Although Plaintiff fails to cite legal authority showing that Plaintiff has a protected privacy interest in his criminal records, the Court finds that the subpoenas unreasonably seek information that is not relevant to the subject litigation. Defendants submit Plaintiff’s deposition. However, the testimony does not show that Plaintiff testified to being injured during his past arrests. Plaintiff discusses a 2015 car accident, a felony conviction for possession of marijuana, another felony conviction involving an altercation, and a domestic violence charge. (Edwards Depo., 104:15-20, 119:16-120:2, 120:6-24, 122:19-24.) Nothing in the testimony suggests that Plaintiff was injured during a prior arrest. Even if he was, the relevant information about whether his injuries in the subject accident were attributable to a prior injury would be contained in Plaintiff’s medical records, not his criminal records. Defendants also argue that Plaintiff may have mitigated his pain from injuries sustained in the subject accident. However, nothing in Plaintiff’s deposition transcript shows that he uses marijuana to treat his pain. If he did, the information would be contained in his medical records, perhaps, but not in arrest records. There is no evidence that subpoenaing Plaintiff’s complete criminal record will reasonably lead to the discovery of admissible evidence here. 

Medical Records

Defendants also subpoenaed Plaintiff’s medical records from the Brain and Elective Spine Treatment Center, Andrew S. Morris, Chiropractic Health Club, One Source Diagnostics, Inc., Injury Physicians Alliance, and Kim Physical Therapy seeking “All documents, medical records, office records, emergency room records, sign-in sheets, radiological reports, medical tests, inpatient and outpatient charts and records, radiology records, billing records, and communications between Plaintiff and his medical providers.” (Wong Decl., ¶2, Exh. A.) 
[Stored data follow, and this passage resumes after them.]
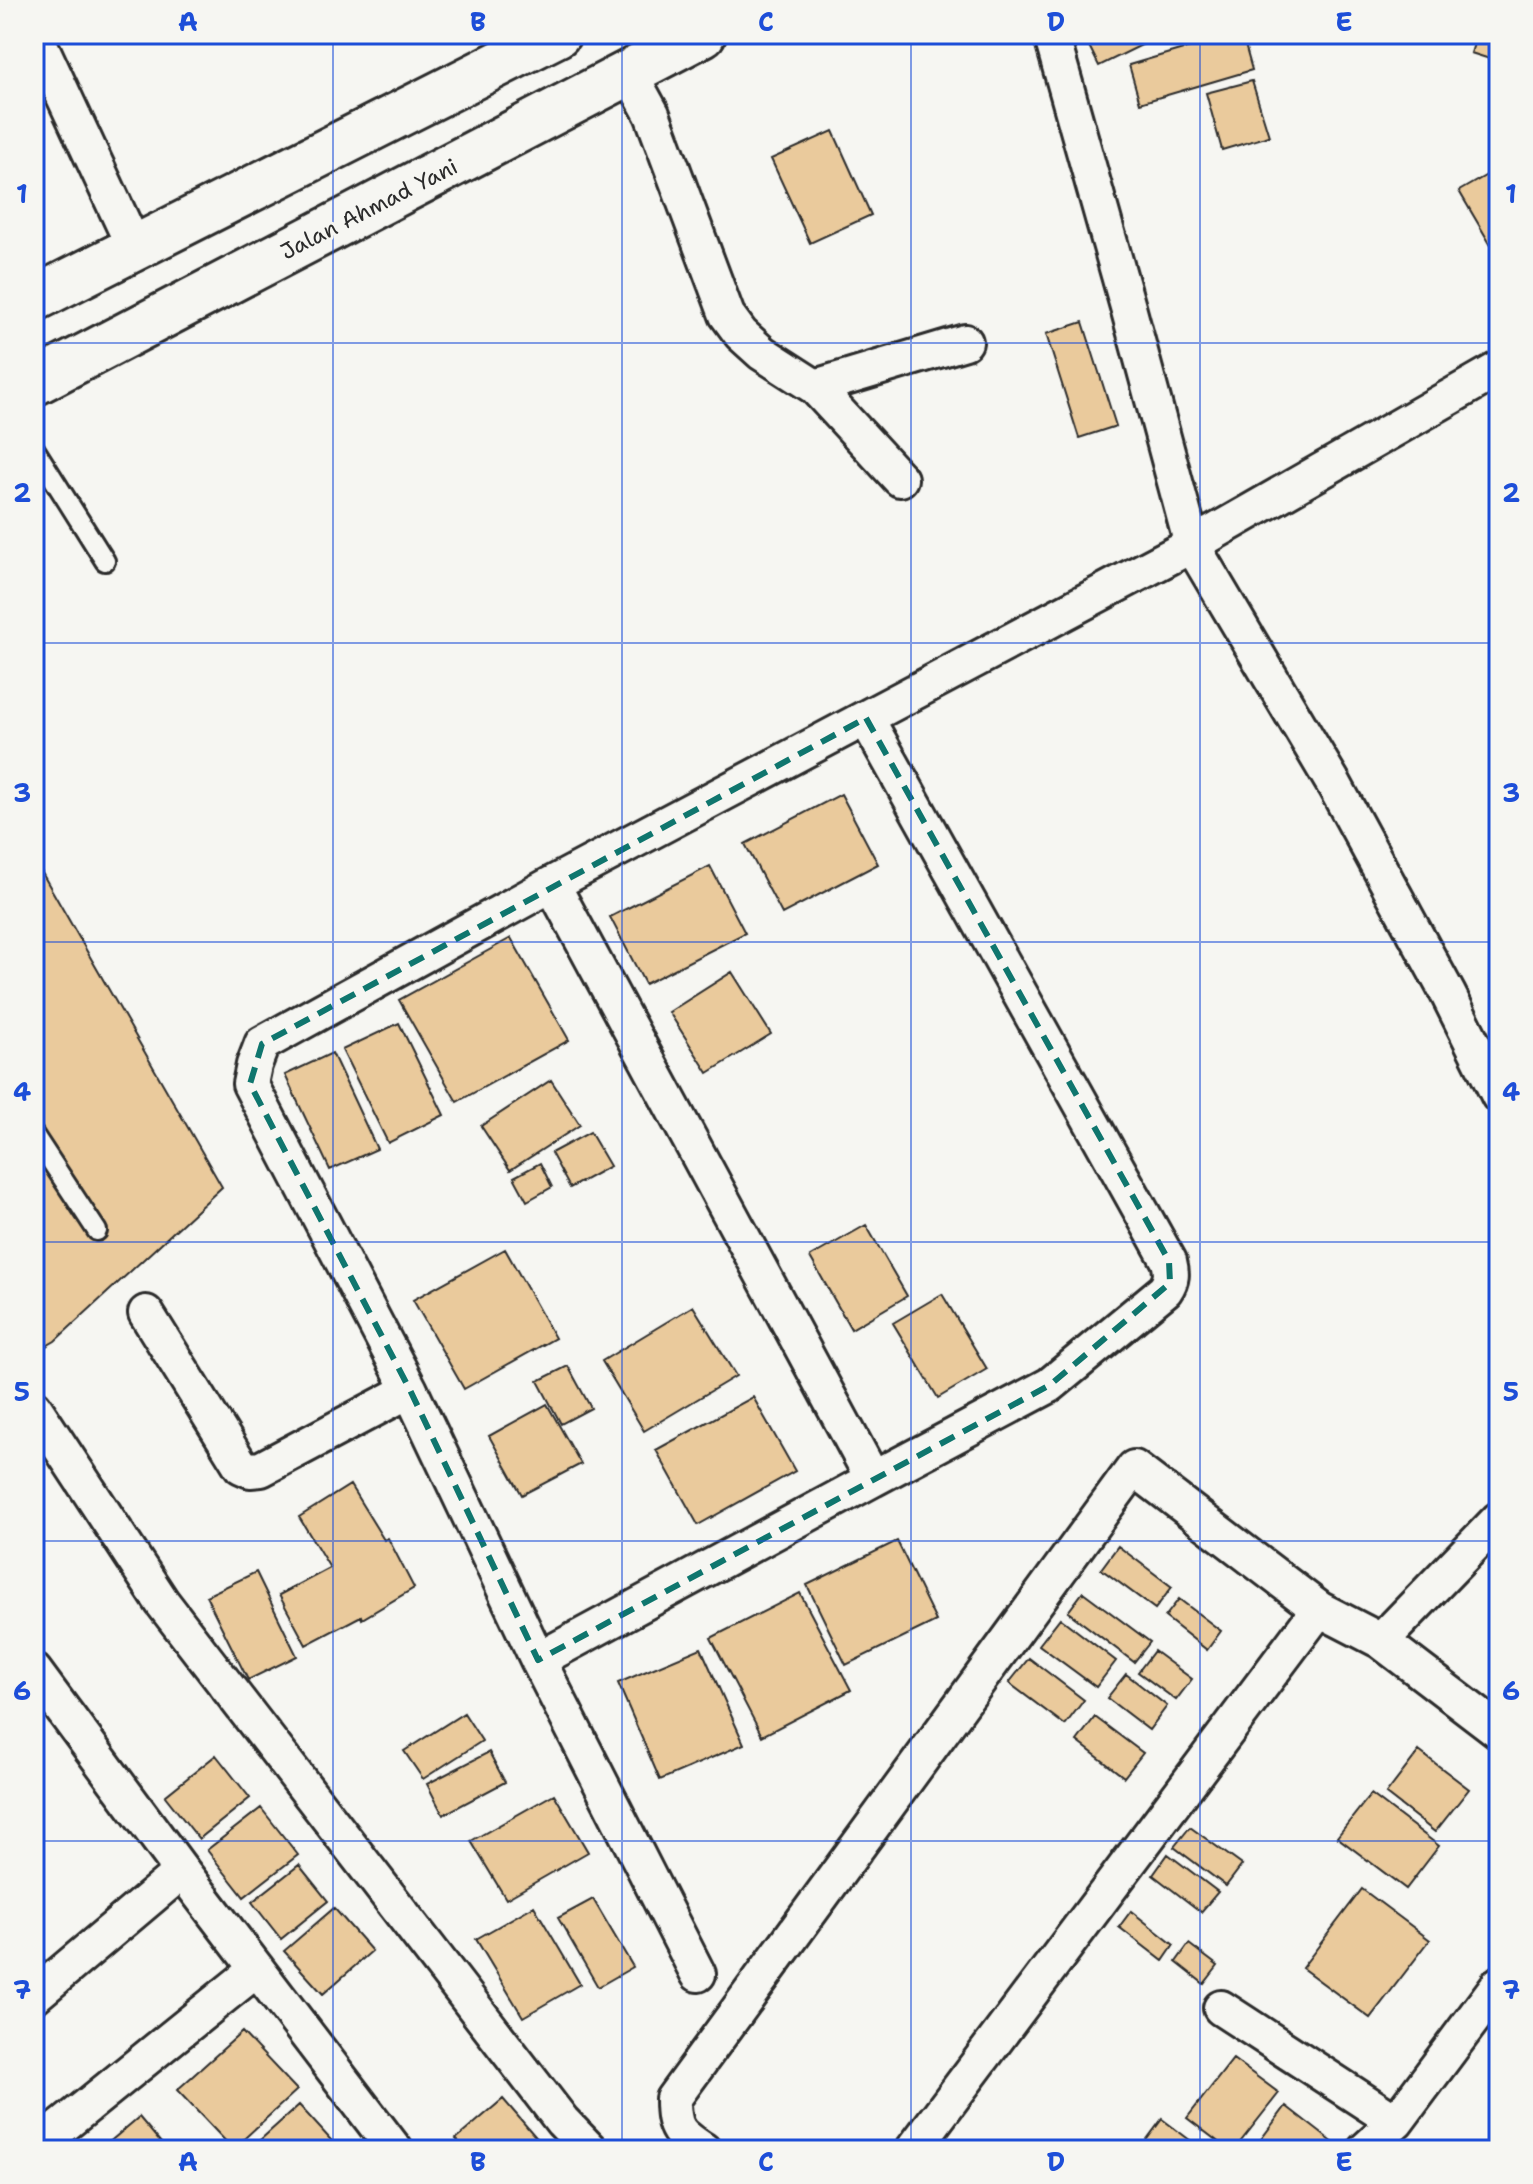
<svg xmlns="http://www.w3.org/2000/svg" width="1533" height="2184" font-family="'Shantell Sans',sans-serif">
  <rect width="100%" height="100%" fill="#f6f6f2"/>
  <filter id="ink" filterUnits="userSpaceOnUse"><feTurbulence type="fractalNoise" baseFrequency=".0125" numOctaves="2"/><feDisplacementMap in="SourceGraphic" scale="16" xChannelSelector="R" yChannelSelector="G"/><feConvolveMatrix kernelMatrix="1 2 1 2 8 2 1 2 1" color-interpolation-filters="sRGB"/></filter>
  <g filter="url(#ink)">
    <path fill="#eaca9c" stroke="#2b2b2b" stroke-width="2" d="M 1094,34 L 1164,34 L 1099,66 L 1085,38 Z
      M 1234,34 L 1242,34 L 1252,70 L 1140,103 L 1129,65 Z
      M 1477,34 L 1499,34 L 1499,62 L 1471,53 Z
      M 1252,81 L 1269,136 L 1222,150 L 1206,93 Z
      M 833,131 L 871,215 L 810,243 L 771,159 Z
      M 1499,168 L 1499,259 L 1459,191 Z
      M 1083,322 L 1116,426 L 1079,438 L 1046,334 Z
      M 841,794 L 878,864 L 782,914 L 745,844 Z
      M 34,859 L 222,1187 L 55,1341 L 34,1353 Z
      M 710,866 L 745,933 L 645,984 L 610,917 Z
      M 511,938 L 569,1040 L 457,1102 L 399,1000 Z
      M 732,972 L 771,1034 L 708,1073 L 669,1012 Z
      M 399,1023 L 444,1115 L 388,1143 L 342,1050 Z
      M 332,1053 L 377,1149 L 330,1170 L 285,1075 Z
      M 551,1080 L 580,1125 L 510,1170 L 481,1126 Z
      M 590,1132 L 610,1166 L 570,1188 L 551,1153 Z
      M 540,1163 L 552,1187 L 527,1201 L 514,1177 Z
      M 866,1225 L 907,1296 L 851,1329 L 810,1257 Z
      M 505,1249 L 555,1338 L 464,1389 L 413,1300 Z
      M 942,1294 L 987,1369 L 938,1398 L 893,1323 Z
      M 693,1306 L 736,1376 L 644,1431 L 602,1361 Z
      M 568,1366 L 591,1408 L 561,1424 L 538,1381 Z
      M 753,1397 L 795,1471 L 698,1525 L 656,1450 Z
      M 547,1404 L 581,1464 L 522,1495 L 489,1436 Z
      M 350,1485 L 384,1540 L 388,1538 L 414,1588 L 362,1619 L 361,1616 L 306,1645 L 279,1595 L 330,1568 L 299,1517 Z
      M 897,1541 L 936,1621 L 846,1665 L 807,1585 Z
      M 1118,1546 L 1172,1587 L 1155,1609 L 1101,1569 Z
      M 256,1572 L 297,1656 L 248,1680 L 206,1596 Z
      M 1083,1592 L 1150,1642 L 1134,1662 L 1068,1612 Z
      M 800,1593 L 851,1690 L 762,1736 L 711,1638 Z
      M 1179,1599 L 1221,1631 L 1207,1650 L 1165,1617 Z
      M 1060,1618 L 1116,1661 L 1096,1687 L 1039,1645 Z
      M 701,1648 L 744,1744 L 660,1780 L 618,1683 Z
      M 1154,1651 L 1192,1679 L 1176,1700 L 1138,1672 Z
      M 1029,1658 L 1084,1700 L 1065,1725 L 1009,1683 Z
      M 1126,1674 L 1167,1706 L 1149,1730 L 1107,1698 Z
      M 464,1713 L 482,1741 L 423,1779 L 404,1751 Z
      M 1095,1717 L 1143,1753 L 1124,1777 L 1077,1741 Z
      M 1419,1751 L 1469,1789 L 1435,1832 L 1386,1794 Z
      M 489,1752 L 505,1782 L 443,1815 L 427,1784 Z
      M 216,1755 L 250,1798 L 199,1839 L 165,1796 Z
      M 554,1794 L 588,1852 L 506,1899 L 471,1841 Z
      M 1371,1794 L 1439,1846 L 1406,1889 L 1337,1837 Z
      M 261,1808 L 298,1855 L 244,1897 L 207,1850 Z
      M 1190,1827 L 1242,1865 L 1226,1886 L 1174,1847 Z
      M 1168,1854 L 1218,1892 L 1201,1912 L 1153,1875 Z
      M 299,1865 L 328,1901 L 281,1939 L 252,1902 Z
      M 1362,1889 L 1430,1940 L 1370,2018 L 1302,1968 Z
      M 593,1899 L 633,1967 L 598,1987 L 558,1918 Z
      M 534,1906 L 580,1984 L 523,2017 L 476,1939 Z
      M 334,1908 L 372,1951 L 323,1994 L 284,1951 Z
      M 1131,1911 L 1174,1945 L 1163,1961 L 1119,1927 Z
      M 1189,1944 L 1218,1966 L 1204,1984 L 1176,1962 Z
      M 242,2032 L 297,2090 L 233,2149 L 177,2090 Z
      M 1233,2059 L 1279,2093 L 1234,2150 L 1229,2150 L 1187,2118 Z
      M 503,2099 L 547,2150 L 466,2150 L 456,2139 Z
      M 299,2105 L 340,2150 L 249,2150 Z
      M 1286,2106 L 1339,2147 L 1336,2150 L 1253,2150 Z
      M 139,2117 L 167,2150 L 100,2150 Z
      M 1162,2119 L 1203,2150 L 1139,2150 Z"/>
    <g fill="none" stroke-linecap="round" stroke-linejoin="round">
      <defs>
        <path id="service" d="M 34,448 L 105,561
          M 34,1135 L 97,1231"/>
        <path id="minor" d="M 35,34 L 135,249
          M 1051,34 L 1128,307 L 1192,545 L 1499,369
          M 630,74 L 652,114 L 727,315 L 741,334 L 762,353 L 815,387 L 900,479
          M 815,387 L 965,342
          M 866,718 L 1169,1261 C 1172,1273 1172,1280 1165,1290 L 1050,1385 L 873,1479
          M 146,1313 L 241,1466 L 250,1470 L 261,1469 L 410,1390
          M 34,1407 L 162,1602 L 562,2121 L 590,2150
          M 1381,1641 L 1499,1519
          M 538,1660 L 873,1479 L 552,884
          M 34,1671 L 182,1871 L 395,2150
          M 698,1974 L 538,1660 L 410,1390 L 250,1084 L 254,1065 L 262,1044 L 552,884 L 1192,545 L 1335,786 L 1448,994 L 1499,1096
          M 34,1996 L 182,1871
          M 1221,2008 L 1396,2122
          M 34,2149 L 257,1969
          M 703,2150 C 679,2134 673,2130 673,2099 L 1134,1468 L 1319,1609 L 1381,1641 L 1499,1731
          M 913,2150 L 1319,1609
          M 1365,2150 L 1396,2122 L 1499,1984"/>
        <path id="trunk" d="M 34,299 L 558,34
          M 34,383 L 703,34"/>
      </defs>
      <use href="#service" stroke="#2b2b2b" stroke-width="24"/>
      <use href="#minor" stroke="#2b2b2b" stroke-width="40"/>
      <use href="#trunk" stroke="#2b2b2b" stroke-width="50"/>
      <use href="#service" stroke="#f6f6f2" stroke-width="18"/>
      <use href="#minor" stroke="#f6f6f2" stroke-width="34"/>
      <use href="#trunk" stroke="#f6f6f2" stroke-width="44"/>
    </g>
  </g>
  <path fill="none" stroke="#0f766e" stroke-width="6" stroke-dasharray="16 10" stroke-linejoin="round" d="M 866,718 L 1169,1261 L 1170,1283 L 1050,1385 L 538,1660 L 410,1390 L 250,1084 L 262,1044 Z"/>
  <path fill="none" stroke="#1d4ed8" stroke-width="2" stroke-opacity="0.55" d="M 333,34 L 333,2150M 622,34 L 622,2150M 911,34 L 911,2150M 1200,34 L 1200,2150M 34,343 L 1499,343M 34,643 L 1499,643M 34,942 L 1499,942M 34,1242 L 1499,1242M 34,1541 L 1499,1541M 34,1841 L 1499,1841"/>
  <g text-anchor="middle" dominant-baseline="central" stroke-width="6" stroke-linejoin="round" paint-order="stroke">
    <g font-size="22" fill="#2b2b2b" stroke="#f6f6f2">
      <text transform="translate(369 209) rotate(-27)">Jalan Ahmad Yani</text>
    </g>
  </g>
  <rect width="1533" height="2184" fill="none" stroke="#f6f6f2" stroke-width="88"/>
  <rect x="44" y="44" width="1445" height="2096" fill="none" stroke="#1d4ed8" stroke-width="3"/>
  <g font-size="26" text-anchor="middle" font-weight="bold" fill="#1d4ed8">
    <text x="188" y="31">A</text>
    <text x="478" y="31">B</text>
    <text x="766" y="31">C</text>
    <text x="1056" y="31">D</text>
    <text x="1344" y="31">E</text>
    <text x="22" y="203">1</text>
    <text x="1511" y="203">1</text>
    <text x="22" y="502">2</text>
    <text x="1511" y="502">2</text>
    <text x="22" y="802">3</text>
    <text x="1511" y="802">3</text>
    <text x="22" y="1101">4</text>
    <text x="1511" y="1101">4</text>
    <text x="22" y="1401">5</text>
    <text x="1511" y="1401">5</text>
    <text x="22" y="1700">6</text>
    <text x="1511" y="1700">6</text>
    <text x="22" y="1999">7</text>
    <text x="1511" y="1999">7</text>
    <text x="188" y="2171">A</text>
    <text x="478" y="2171">B</text>
    <text x="766" y="2171">C</text>
    <text x="1056" y="2171">D</text>
    <text x="1344" y="2171">E</text>
  </g>
</svg>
Plaintiff has a legally protected privacy interest in his medical records. (See Porten v. University of San Francisco (1976) 64 Cal. App. 3d 825, 832; see, e.g., Heda v. Superior Court (1990) 225 Cal. App. 3d 525, 528.) However, “medical…records relating to the claimed injuries are” generally “discoverable.” (Haning, et al., Cal. Prac. Guide Pers. Inj. (Rutter Group 2021) § 6:36.1-(citing Ev.C. § 996, 1016; Britt v. Sup. Ct. (San Diego Unified Port Dist.) (1978) 20 C3d 844, 862-864, 143 CR 695, 706-708.) Any matter that is relevant to the subject matter and not privileged is discoverable if it is itself admissible or appears reasonably calculated to lead to the discovery of admissible evidence. (Code Civ. Proc., section 2017.010.)
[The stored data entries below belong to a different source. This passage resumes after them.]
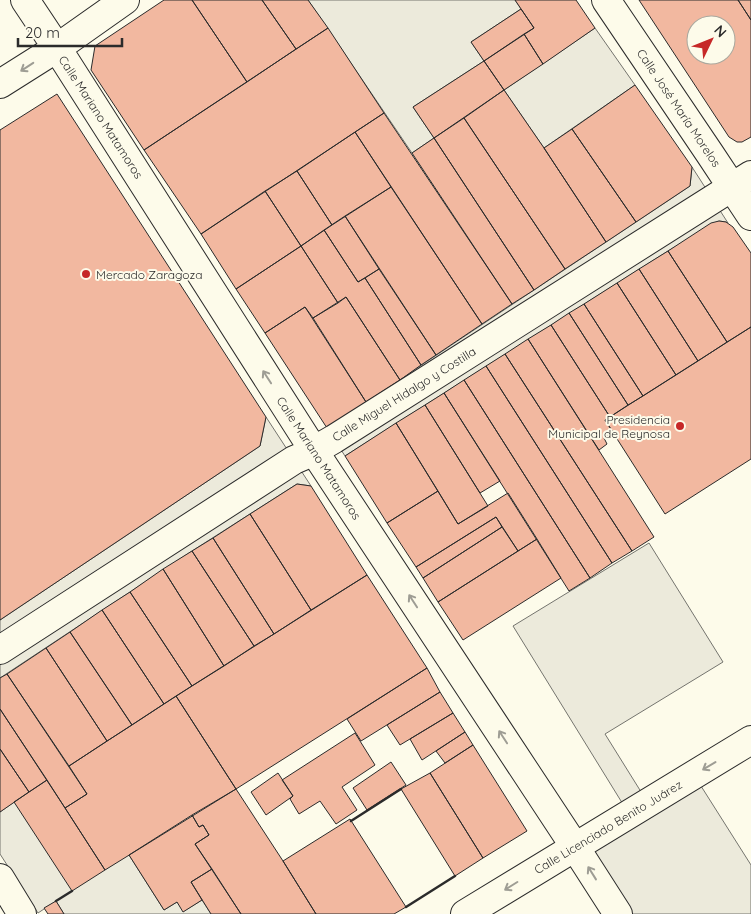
<svg xmlns="http://www.w3.org/2000/svg" width="751" height="914" font-family="Quicksand,sans-serif">
	<style>
		.parking { fill: #eceadb; stroke: #74746e }
		.building { fill: #f2b8a0; stroke: #2b2b2b; fill-rule: evenodd }
		.lines { fill: none; stroke-linecap: round; stroke-linejoin: round }
		.minor-casing { stroke: #2b2b2b; stroke-width: 30 }
		.major-casing { stroke: #2b2b2b; stroke-width: 30 }
		.minor { stroke: #fdfbea; stroke-width: 28 }
		.major { stroke: #fdfbea; stroke-width: 28 }
		.wall { stroke: #2b2b2b; stroke-width: 2.5 }
		.oneway { stroke: #9e9d94 }
		.poi-dot { fill: #c62828; stroke: #fdfbea; stroke-width: 2 }
		.labels { text-anchor: middle; dominant-baseline: central; stroke-width: 4; stroke-linejoin: round; paint-order: stroke }
		.street-label { font-size: 12px; fill: #2b2b2b; stroke: #fdfbea }
		.poi-label { font-size: 12px; fill: #2b2b2b; stroke: #fdfbea; text-anchor: start }
	</style>
	<rect width="100%" height="100%" fill="#fdfbea"/>
	<path class="parking" d="M308,0H515L521,9L471,42L484,61L413,107L434,138L412,153Z
		M595,28L635,85L544,148L504,90Z
		M692,167L728,223L726,222L719,221L668,251L345,456L327,428L690,186Z
		M266,417L311,486L297,484L192,551L0,678V620L260,446Z
		M649,543L723,662L605,734L648,803L694,775L751,865V914H618L575,847L629,814L513,626Z
		M14,802L129,855L164,910L177,902L184,911L202,900L211,914H64L56,901L38,913L0,854V812Z"/>
	<path class="building" d="M164,0H192L247,82L144,150L91,70L95,46Z
		M192,0H262L296,49L247,82Z
		M262,0H308L328,28L296,49Z
		M515,0H576L595,28L543,64L524,34L534,28Z
		M639,0H738L751,20V137L742,142H737L729,137ZM696,25H726V55H696Z
		M738,0H751V20Z
		M521,9L534,28L484,61L471,42Z
		M328,28L384,113L201,234L144,150Z
		M524,34L543,64L504,90L484,61Z
		M484,61L504,90L434,138L413,107Z
		M635,85L692,167L690,186L636,222L572,129Z
		M504,90L544,148L606,242L565,269L464,118Z
		M57,94L266,417L260,446L0,620V130Z
		M384,113L512,304L482,324L355,132Z
		M464,118L565,269L534,290L434,138Z
		M572,129L636,222L606,242L544,148Z
		M355,132L391,187L332,225L297,171Z
		M434,138L534,290L512,304L412,153Z
		M297,171L332,225L301,246L265,191Z
		M391,187L482,324L436,355L345,216Z
		M265,191L301,246L236,289L201,234Z
		M345,216L379,269L358,282L324,230Z
		M719,221L726,222L733,227L751,253V327L727,342L668,251L711,223Z
		M324,230L358,282L365,278L421,365L400,380L346,297L338,303L301,246Z
		M301,246L338,303L313,318L305,307L265,333L236,289Z
		M668,251L727,342L698,361L639,269Z
		M379,269L436,355L421,365L365,278Z
		M639,269L698,361L676,375L617,283Z
		M617,283L676,375L643,396L584,304Z
		M346,297L400,380L366,402L313,318Z
		M584,304L643,396L628,405L569,313Z
		M305,307L366,402L327,428L265,333Z
		M569,313L628,405L610,417L551,325Z
		M551,325L610,417L605,420L613,432L604,438L607,444L599,450L528,339Z
		M751,327V459L665,514L605,420Z
		M528,339L654,537L632,551L505,354Z
		M505,354L632,551L612,563L486,366Z
		M486,366L612,563L590,578L464,380Z
		M464,380L590,578L569,591L444,393Z
		M444,393L500,481L480,493L425,405Z
		M425,405L488,506L458,524L396,423Z
		M396,423L438,491L387,523L345,456Z
		M297,484L311,486L367,575L311,610L250,514Z
		M438,491L458,524L508,493L537,539L518,551L496,517L416,567L387,523Z
		M250,514L311,610L274,634L213,538Z
		M496,517L502,527L423,578L416,567Z
		M502,527L518,551L438,602L423,578Z
		M213,538L274,634L254,646L192,551Z
		M537,539L561,578L463,640L438,602Z
		M192,551L254,646L224,666L163,569Z
		M163,569L224,666L192,686L130,592Z
		M367,575L427,668L236,789L176,696Z
		M130,592L192,686L164,704L102,610Z
		M102,610L164,704L132,725L70,632Z
		M70,632L132,725L107,741L46,648Z
		M46,648L107,741L69,766L7,674Z
		M427,668L440,692L361,741L347,719Z
		M7,674L87,794L65,808L0,709V678Z
		M440,692L453,713L400,745L387,725Z
		M176,696L236,789L105,870L65,808L87,794L69,766Z
		M0,709L47,780L29,792L0,749Z
		M453,713L465,732L422,760L410,739Z
		M465,732L473,745L445,763L436,751Z
		M355,733L375,765L342,787L357,810L336,824L320,801L299,814L290,799L293,796L282,780Z
		M473,745L527,831L483,858L430,773Z
		M0,749L29,792L0,812Z
		M391,762L406,785L367,810L353,788Z
		M278,773L293,796L266,815L251,792Z
		M430,773L483,858L455,876L401,789Z
		M47,780L105,870L72,891L14,802Z
		M236,789L283,861L316,914H241L195,844L209,835L203,825L199,827L192,815Z
		M192,815L199,827L203,825L209,835L195,844L212,869L191,882L202,900L183,912L177,902L164,910L129,855Z
		M350,819L406,907L394,914H316L283,861Z
		M212,869L241,914H211L191,882Z
		M56,901L64,914H48L44,908Z"/>
	<g class="lines">
		<defs>
			<path id="minor" d="M25,0L57,48L314,451L575,847L618,914
				M606,0L710,154L751,216
				M0,84L57,48L125,0
				M0,650L294,460L308,454L334,439L751,175
				M0,878L22,914"/>
			<path id="major" d="M465,914L751,740"/>
		</defs>
		<use href="#minor" class="minor-casing"/>
		<use href="#major" class="major-casing"/>
		<use href="#minor" class="minor"/>
		<use href="#major" class="major"/>
		<path class="wall" d="M351,821L401,789
			M56,901L72,891
			M406,907L455,876"/>
	</g>
	<defs><path id="oneway-shaft" d="M-6 0H5M1.5-3L5.5 0L1.5 3" fill="none" stroke-width="1.6" stroke-linecap="round" stroke-linejoin="round" transform="scale(1.25)"/></defs>
	<g class="oneway">
		<use href="#oneway-shaft" transform="translate(27 67) rotate(147)"/>
		<use href="#oneway-shaft" transform="translate(267 377) rotate(-123)"/>
		<use href="#oneway-shaft" transform="translate(413 601) rotate(-123)"/>
		<use href="#oneway-shaft" transform="translate(503 737) rotate(-123)"/>
		<use href="#oneway-shaft" transform="translate(709 766) rotate(149)"/>
		<use href="#oneway-shaft" transform="translate(592 873) rotate(-122)"/>
		<use href="#oneway-shaft" transform="translate(511 886) rotate(148)"/>
	</g>
	<g class="poi-dot">
		<circle cx="86" cy="274" r="5"/>
		<circle cx="680" cy="426" r="5"/>
	</g>
	<g class="labels">
		<g class="street-label">
			<text transform="translate(679 108) rotate(56)">Calle José María Morelos</text>
			<text transform="translate(101 117) rotate(57)">Calle Mariano Matamoros</text>
			<text transform="translate(404 394) rotate(-32)">Calle Miguel Hidalgo y Costilla</text>
			<text transform="translate(319 458) rotate(57)">Calle Mariano Matamoros</text>
			<text transform="translate(608 827) rotate(-31)">Calle Licenciado Benito Juárez</text>
		</g>
		<g class="poi-label">
			<text x="96" y="274">Mercado Zaragoza</text>
			<text x="670" y="419" text-anchor="end">Presidencia<tspan x="670" dy="14">Municipal de Reynosa</tspan></text>
		</g>
	</g>
	<g transform="translate(711 40) rotate(47)"><circle r="24" fill="#fdfbea" stroke="#a9a89e"/>
	<path d="M0-4L9 19L0 12L-9 19Z" fill="#c62828"/>
	<text y="-8" font-size="14" font-weight="bold" text-anchor="middle" fill="#2b2b2b">N</text>
	</g>
	<path d="M18 38v8h104v-8" fill="none" stroke="#2b2b2b" stroke-width="2.5"/>
	<text x="25" y="38" font-size="15" fill="#2b2b2b" stroke="#fdfbea" stroke-width="4" paint-order="stroke">20 m</text>
</svg>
Here, Plaintiff placed his medical condition in dispute and specifically claims he injured his lower back, left knee, left ribs, neck, and right shoulder. (Wong Decl., Exhibit F.) Although his medical condition is in dispute, the medical records Defendants seek must be related to the injuries he is claiming. There is no justification for demanding Plaintiff’s entire medical record regardless of date and body parts. Plaintiff’s deposition testimony does reference injuries from a prior car accident in 2015. Therefore, Defendants must limit the subpoenas to records of injuries from after the 2015 accident and records related to Plaintiff’s claimed injuries.